# [TASK BRIEF]
The task calls for the lines from the start of the entries below through the line with "pyautogui.press('s')", given again verbatim, with every picture dropped.

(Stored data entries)
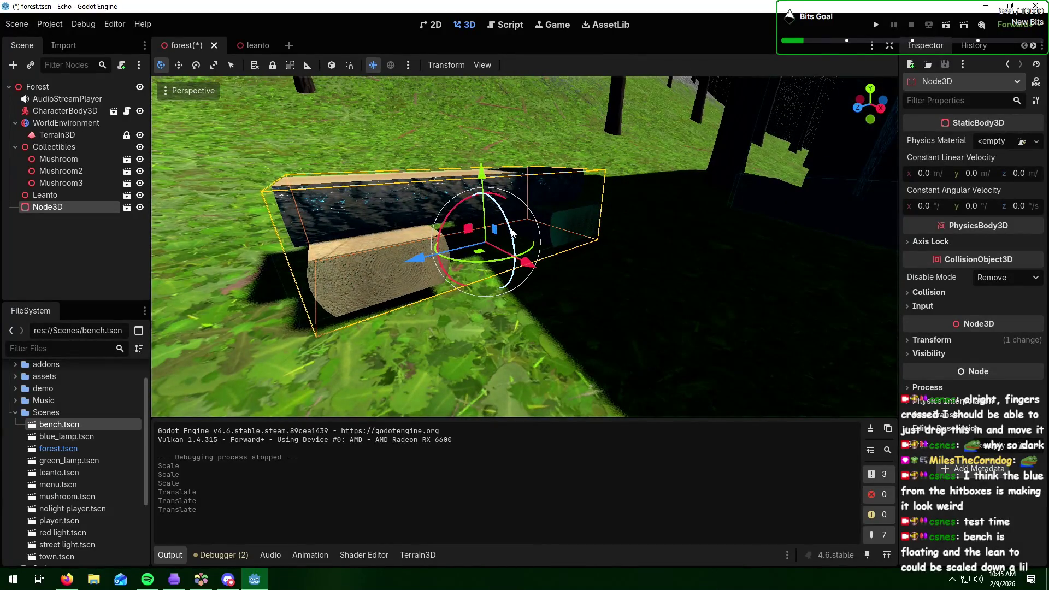
pyautogui.moveTo(512, 232); pyautogui.dragTo(512, 235)
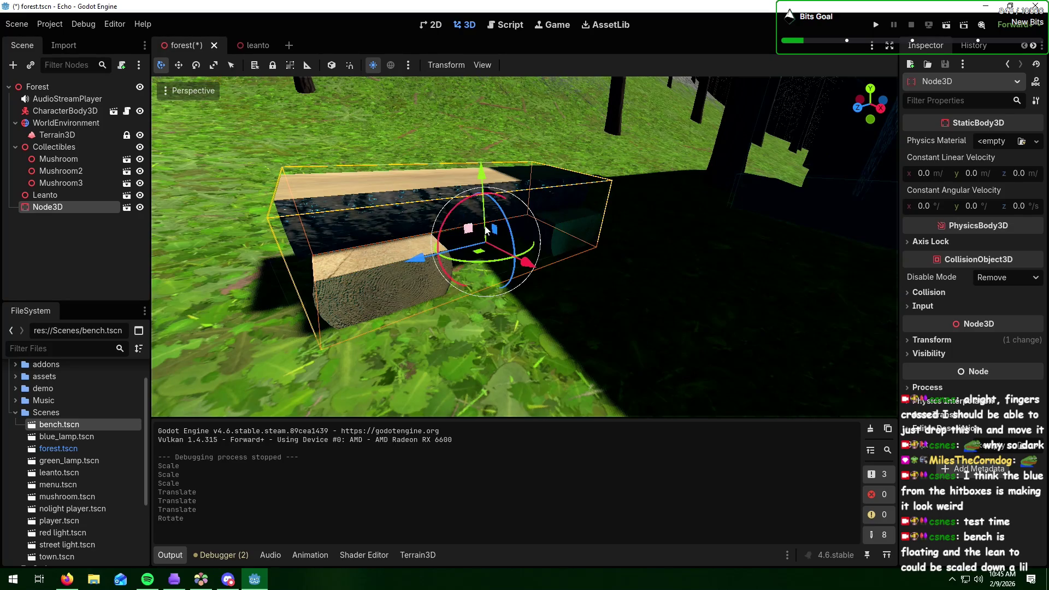
pyautogui.scroll(-5, 485, 227)
pyautogui.click(616, 295)
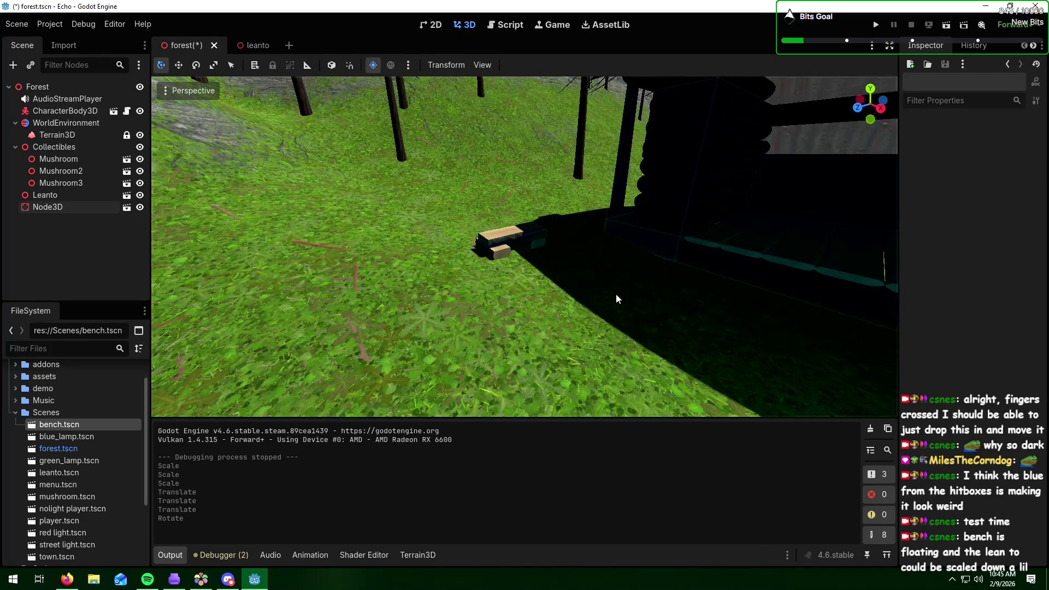
pyautogui.moveTo(595, 300)
pyautogui.mouseDown()
pyautogui.moveTo(615, 303)
pyautogui.moveTo(437, 298)
pyautogui.mouseUp()
pyautogui.press('s')
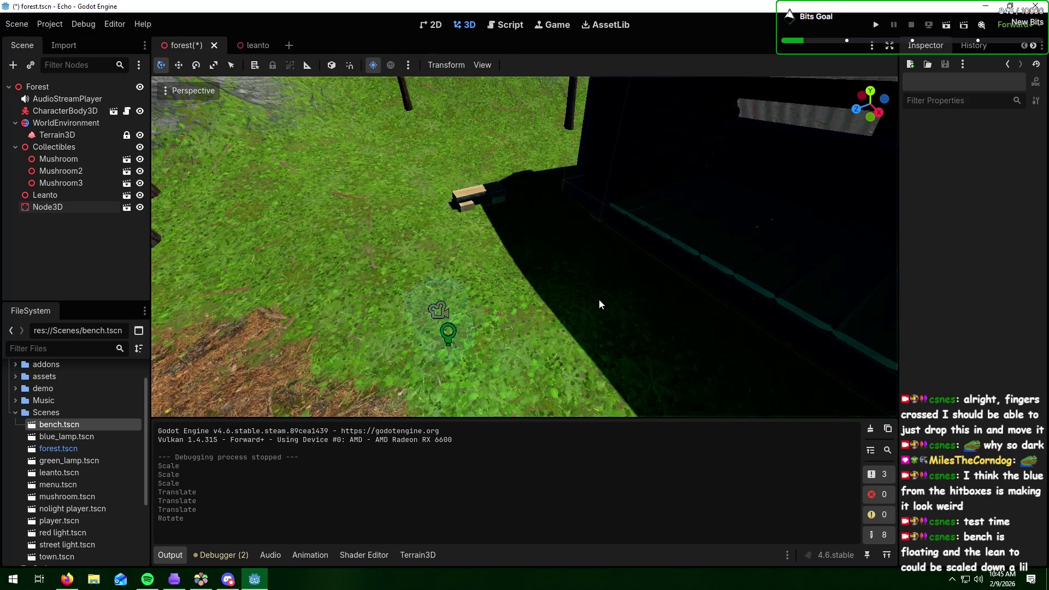
# - Play-test the game with Run Project, close the game window, and switch to the leanto scene tab
pyautogui.press('alt+Tab')
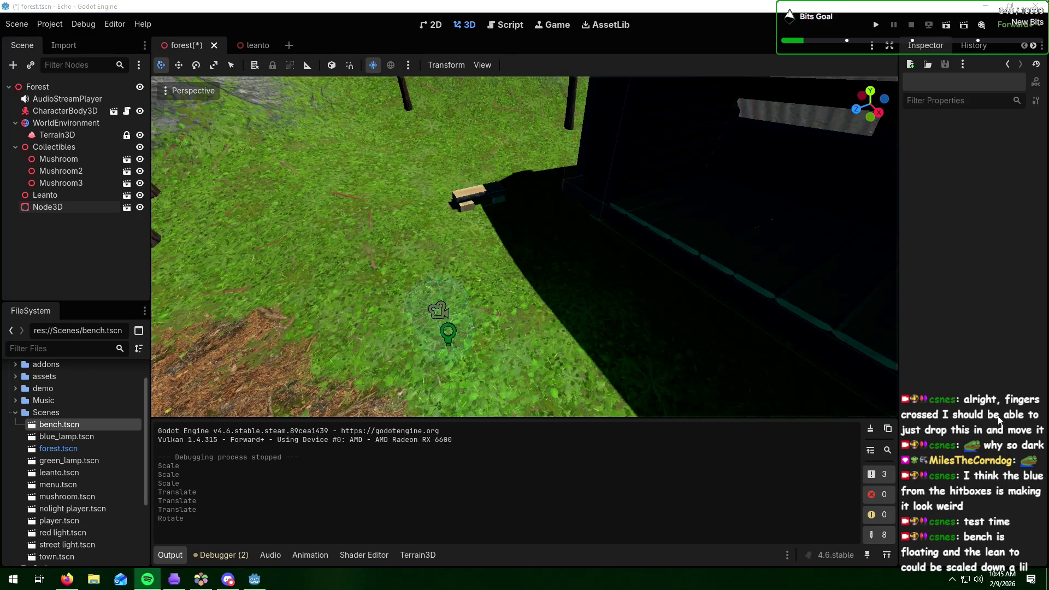
pyautogui.click(876, 25)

# [OUTPUT OF THE TASK]
pyautogui.moveTo(512, 232); pyautogui.dragTo(512, 235)
pyautogui.scroll(-5, 485, 227)
pyautogui.click(616, 295)
pyautogui.moveTo(595, 300)
pyautogui.mouseDown()
pyautogui.moveTo(615, 303)
pyautogui.moveTo(437, 298)
pyautogui.mouseUp()
pyautogui.press('s')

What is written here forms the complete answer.